さらに、忙しい日常の中でもすきま時間に学べるため、まとまった時間は確保できなくとも学習意欲の高い人にとっては理想的な選択肢です。
人間関係に悩みたくない人
人間関係にストレスを感じやすかったり、他人と頻繁に会うことが苦手なら、通信制大学に向いている人と言えるでしょう。
学習に集中でき他人との煩わしい関わりを避けられる点が、通信制大学の大きなメリットです。
自分のペースで落ち着いて勉強したいなら、通信制大学は良い選択肢だと思います。
地理的に制約がある人
通信制大学は、全国どこからでも学べるため、地理的な制約がある人に向いています。
特に地方に住んでいる人や、海外に住んでいる人にとって、通学の負担がない通信制大学は非常に便利な選択肢です。
通信制大学には遠方からでも自宅で学べる環境が整っているため、アクセスに困ることはありません。
ただし、学校によってはスクーリングやテストで一部通学が必要なことがあります。最近ではオンラインで完結する通信制大学も増えていますが、どのぐらい・どこに通学が必要かは事前調査しておきましょう。

最後に、通信制大学に入ってから後悔しないためのポイントを紹介します。
学習目的を明確にする
通信制大学に入学する際には、何を学びたいのか、なぜ学ぶのかといった明確な目的を持つことが重要です。
目的がはっきりしていれば、モチベーションを維持しやすく、サボりたい気持ちを抑えることができるでしょう。
どうして通信制大学に入学するのか、卒業してどんな自分になりたいのか、入学前に明確にしておくことが通信制大学で後悔しないための第一歩です。
また目的をしっかり満たせる大学を選ぶことも大事です。
例えば教員免許ですが、大学に教員免許過程を置いているところと、一部の科目しか開講していないところがあります。後者はすでに教員免許を持っている人向けの大学です。
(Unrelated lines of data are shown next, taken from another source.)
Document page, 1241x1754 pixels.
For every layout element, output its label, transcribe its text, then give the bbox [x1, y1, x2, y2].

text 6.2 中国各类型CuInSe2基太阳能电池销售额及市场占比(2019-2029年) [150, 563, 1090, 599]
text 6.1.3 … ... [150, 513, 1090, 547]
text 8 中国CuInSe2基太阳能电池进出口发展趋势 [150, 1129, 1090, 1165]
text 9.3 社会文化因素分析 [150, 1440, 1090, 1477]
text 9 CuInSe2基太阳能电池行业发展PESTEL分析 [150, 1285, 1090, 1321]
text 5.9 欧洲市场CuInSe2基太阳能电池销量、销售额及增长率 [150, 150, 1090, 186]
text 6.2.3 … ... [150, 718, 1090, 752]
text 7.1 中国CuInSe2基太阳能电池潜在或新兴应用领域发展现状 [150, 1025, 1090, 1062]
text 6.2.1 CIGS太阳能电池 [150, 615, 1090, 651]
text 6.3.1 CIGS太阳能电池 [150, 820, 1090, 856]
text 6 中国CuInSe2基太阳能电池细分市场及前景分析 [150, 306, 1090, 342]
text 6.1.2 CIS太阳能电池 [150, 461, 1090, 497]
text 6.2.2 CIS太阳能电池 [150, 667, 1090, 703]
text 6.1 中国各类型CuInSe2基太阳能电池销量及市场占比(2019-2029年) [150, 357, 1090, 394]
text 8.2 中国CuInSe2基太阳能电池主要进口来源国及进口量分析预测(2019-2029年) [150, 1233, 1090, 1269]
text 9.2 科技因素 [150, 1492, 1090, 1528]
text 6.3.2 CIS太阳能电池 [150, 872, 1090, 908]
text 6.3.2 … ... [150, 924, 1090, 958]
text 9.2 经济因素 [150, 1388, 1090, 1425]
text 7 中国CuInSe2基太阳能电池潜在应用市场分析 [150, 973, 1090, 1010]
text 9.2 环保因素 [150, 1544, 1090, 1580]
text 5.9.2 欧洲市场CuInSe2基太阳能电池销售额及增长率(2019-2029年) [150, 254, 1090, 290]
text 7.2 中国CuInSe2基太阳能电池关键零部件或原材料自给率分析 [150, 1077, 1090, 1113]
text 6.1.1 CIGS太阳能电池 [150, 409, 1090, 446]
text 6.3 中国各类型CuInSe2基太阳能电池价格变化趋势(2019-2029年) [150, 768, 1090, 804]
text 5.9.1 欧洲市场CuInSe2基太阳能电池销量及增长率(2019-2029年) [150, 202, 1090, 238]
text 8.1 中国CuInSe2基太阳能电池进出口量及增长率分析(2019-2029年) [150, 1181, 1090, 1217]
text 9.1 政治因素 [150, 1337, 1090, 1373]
0から教員免許を取りたいのに、一部の科目しか開講していない大学に入学してしまっては後で後悔するでしょう。
自分の状況と目的にあった大学選びは、とても大事です。
無理のない学習計画を立てる
通信制大学では、計画的に学習を進めることが求められます。
スケジュールを立て、無理のない学習時間を確保できるように努めましょう。
とくにテストとスクーリングは日程が決まっているので、無計画に勉強していると後で後悔することも多くなります。
まずはどれぐらいの年数で卒業したいのかを決め、そのゴールのためにはどのように学習を進めていけばよいのか具体化していきます。
一人で計画を立てるのが難しい場合は学校に相談すれば力になってくれます。
サポート体制を確認する
通信制大学を選ぶ際には、学習や就職のサポートの充実度を確認することが重要です。
オンラインでのサポート体制や、学習センターの利用可能性をチェックし、どのような形で相談に乗ってくれるのかを見ておきましょう。
必要に応じてサポートを受けられる環境を整えることが、後悔しないためのポイントです。
学友会や地方での学習センターも活用出来ますよ。
まとめ
通信制大学には多くのメリットがあり、特に自由な時間帯で学べる点や、学費の安さは大きな魅力です。
一方で、自己管理能力が求められることや、人間関係を築く機会が少ないといったデメリットもあります。
自分に合った学習スタイルを見極め、目的を持って通信制大学に取り組み、後悔のないようにしましょう。